The bad news for the show is that its ratings fell from a debut of 13.4m last month to 8.7 million for its fourth outing this week. The good news is that the decline appears to be levelling out - down from just over 9 million last time out - and its proportion of the all-important A18-49 audience (the US equivalent of ABC1) is holding firm.
But it probably won't stop fans of the series, a behind the scenes look at a late-night Saturday Night Live-style comedy show, worrying about its future. "Is Studio 60 in danger of cancellation?" asks one fan on imdb.com.
At least the show's devoted viewers can reassure themselves that the critics are on their side. Well, mostly.
"A potentially great series about comedy that's only intermittently funny," says Brendan Bernhard in the New York Sun. "Contradiction? Perhaps. As you'd expect from a program written by Aaron Sorkin, the famously wordy creator of "The West Wing," "Studio 60" is hyper-verbal, showily erudite, deeply politicized.
"Unfortunately, "Studio 60" can also be pompous, vainglorious, and madly in love with the crackle of its own rata-tat-tat dialogue. Worst of all, it pretends to be courageous about things that require little courage -- like railing against the Christian right at a time when Muslim fundamentalists make your average evangelical look as threatening as a jelly bean."
The Chicago Tribune also wants the show to succeed.
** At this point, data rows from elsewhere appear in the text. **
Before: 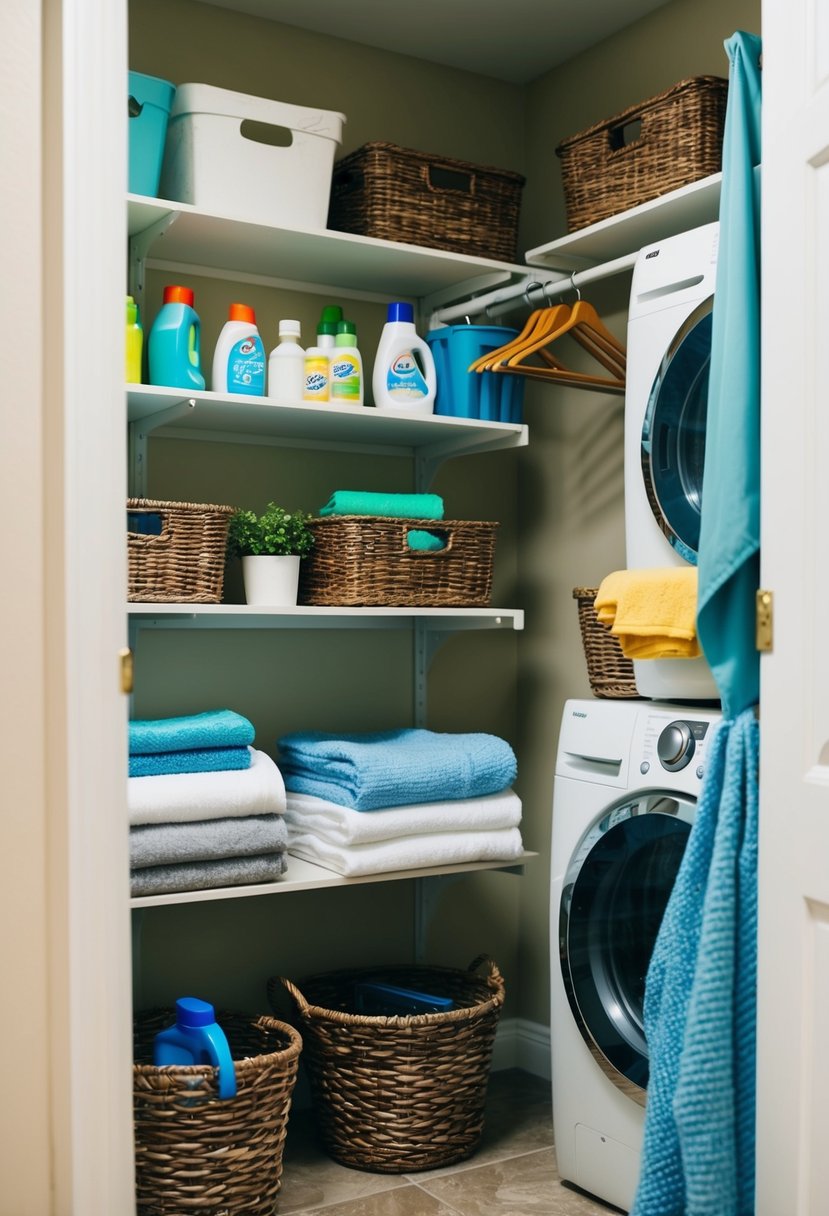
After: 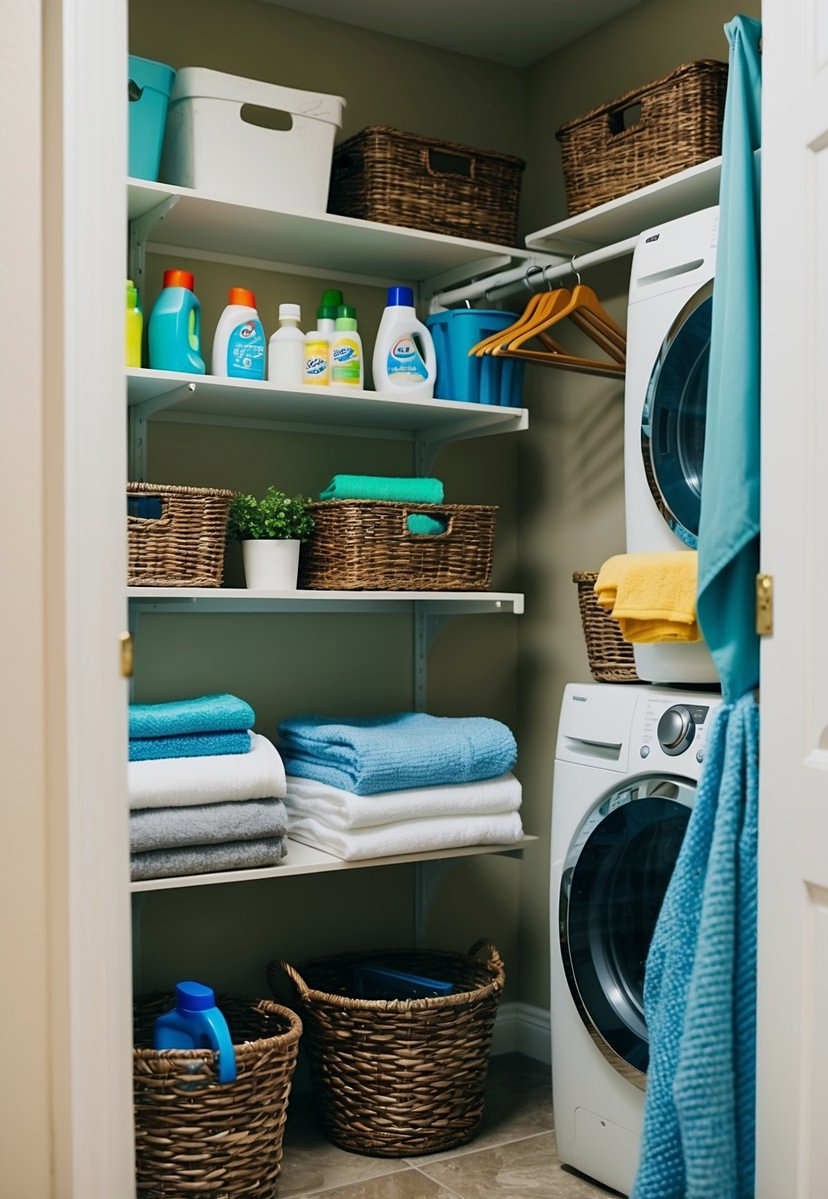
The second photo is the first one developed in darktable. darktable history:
sharpen: amount 0.202
crop: top 1.387%, right 0.101%
exposure: exposure -0.151 EV, compensate exposure bias true, compensate highlight preservation false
But will it? "Let's face it - when it comes to comedy sketches, Aaron Sorkin is not a funny man," says the Chicago paper's blogger, Maureen Ryan. "And let's hope he realizes that sooner rather than later."
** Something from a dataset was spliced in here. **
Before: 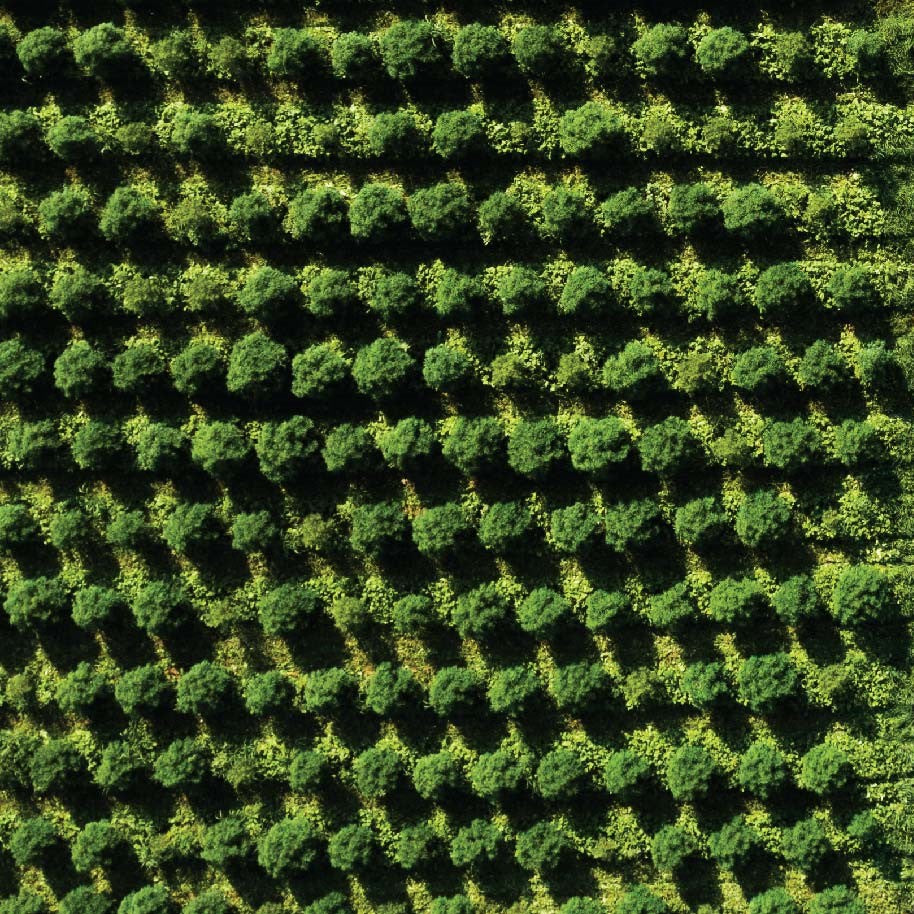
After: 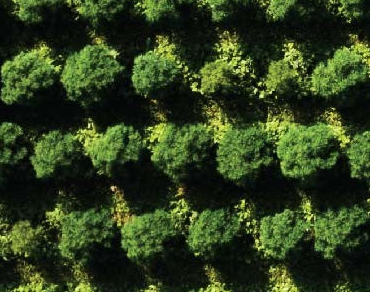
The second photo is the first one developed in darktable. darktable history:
crop: left 31.906%, top 32.093%, right 27.566%, bottom 35.868%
Studio 60, on NBC at 10pm on Monday nights, could also be given an unlikely lifeline by the show which precedes it on NBC, Heroes, which is doing very well at 9pm and giving Sorkin's show a healthy lead-in audience (much of which it loses).
And the way US television works - including heinous penalty clauses for shows which are cancelled early - Studio 60 will survive until episode 13 at least. Leaving it nine more episodes to prove itself.